The Malaysian Industrial Court chairperson, Eswary Maree, was left unswayed by the former pilot’s argument and concluded that his dismissal was fair under the circumstances.  

According to Free Malaysia Today, the pilot joined AirAsia X in October 2019 but was dismissed two and a half years later due to his anxiety.  

The court heard that the airline provided the claimant with extensive support, medical leave, assessments and training for over a year, but his anxiety persisted.  

Lawyers working on behalf of the pilot said that its client was subjected to “assessment after assessment.” The claimant had argued that his issues were “minor.” 

However, the chairperson backed the airline by saying that the training sessions were needed to establish the pilot’s fitness to fly, and they had been recommended by a clinical psychologist. 

“The company could not treat lightly the claimant’s fitness to resume flying, including his mental state, for fear of the safety of everyone on board,” Eswary Maree said. 
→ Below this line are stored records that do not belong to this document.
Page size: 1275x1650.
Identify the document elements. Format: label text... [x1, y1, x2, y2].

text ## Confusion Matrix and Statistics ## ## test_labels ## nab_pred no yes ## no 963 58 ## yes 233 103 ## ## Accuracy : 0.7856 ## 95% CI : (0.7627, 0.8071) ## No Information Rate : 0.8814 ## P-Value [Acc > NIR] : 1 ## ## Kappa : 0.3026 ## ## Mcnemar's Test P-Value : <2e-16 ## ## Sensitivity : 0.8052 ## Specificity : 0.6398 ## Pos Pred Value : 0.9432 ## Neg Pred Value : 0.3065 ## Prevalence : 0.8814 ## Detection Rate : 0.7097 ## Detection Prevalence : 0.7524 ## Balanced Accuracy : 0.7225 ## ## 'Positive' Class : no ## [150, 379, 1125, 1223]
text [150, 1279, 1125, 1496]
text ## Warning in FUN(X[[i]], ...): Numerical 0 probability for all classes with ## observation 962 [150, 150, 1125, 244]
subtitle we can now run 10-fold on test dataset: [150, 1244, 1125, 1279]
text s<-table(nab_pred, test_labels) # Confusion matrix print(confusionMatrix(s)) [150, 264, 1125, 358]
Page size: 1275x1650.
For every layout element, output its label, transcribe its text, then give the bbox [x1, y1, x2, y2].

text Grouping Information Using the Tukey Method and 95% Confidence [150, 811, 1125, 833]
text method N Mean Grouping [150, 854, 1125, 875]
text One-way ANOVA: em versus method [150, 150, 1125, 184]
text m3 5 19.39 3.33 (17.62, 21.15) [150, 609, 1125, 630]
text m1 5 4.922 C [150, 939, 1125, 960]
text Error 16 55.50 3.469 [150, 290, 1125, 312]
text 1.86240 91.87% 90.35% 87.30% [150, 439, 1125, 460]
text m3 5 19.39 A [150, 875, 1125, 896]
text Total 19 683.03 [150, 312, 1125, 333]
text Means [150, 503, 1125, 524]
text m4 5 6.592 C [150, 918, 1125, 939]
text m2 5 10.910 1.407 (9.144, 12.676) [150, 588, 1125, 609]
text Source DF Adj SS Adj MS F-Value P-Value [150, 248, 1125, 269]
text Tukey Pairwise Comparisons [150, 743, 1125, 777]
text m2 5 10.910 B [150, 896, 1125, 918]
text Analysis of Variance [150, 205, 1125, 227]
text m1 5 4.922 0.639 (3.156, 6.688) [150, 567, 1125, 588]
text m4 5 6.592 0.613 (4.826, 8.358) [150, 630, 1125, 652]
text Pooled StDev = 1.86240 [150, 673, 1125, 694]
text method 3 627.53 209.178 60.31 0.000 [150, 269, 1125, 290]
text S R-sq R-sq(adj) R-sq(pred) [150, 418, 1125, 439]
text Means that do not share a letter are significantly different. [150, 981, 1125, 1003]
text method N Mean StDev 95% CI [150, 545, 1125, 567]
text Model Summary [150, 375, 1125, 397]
Training sessions held between August and September 2019 revealed the claimant continued to show signs of anxiety and he was told that it could lead to his dismissal from the airline.  

Eswary Maree said that AirAsia X had genuinely supported the pilot and were committed to helping him fly again.   

According to court documents the claimant then refused to take part in a training session and subsequently his contract was terminated on October 23, 2019. He was paid three months’ salary.  

In conclusion the chair felt the airline was within its rights to terminate the contract due to the claimant’s ongoing anxiety.  

“Continued employment posed risks and the company could not reasonably be expected to accept such a situation,” Eswary Maree said. “As an airline, the company’s paramount duty was ensuring air safety […] Indeed, based on the contemporaneous evidence presented before this court, he was unfit to resume his flight duties.”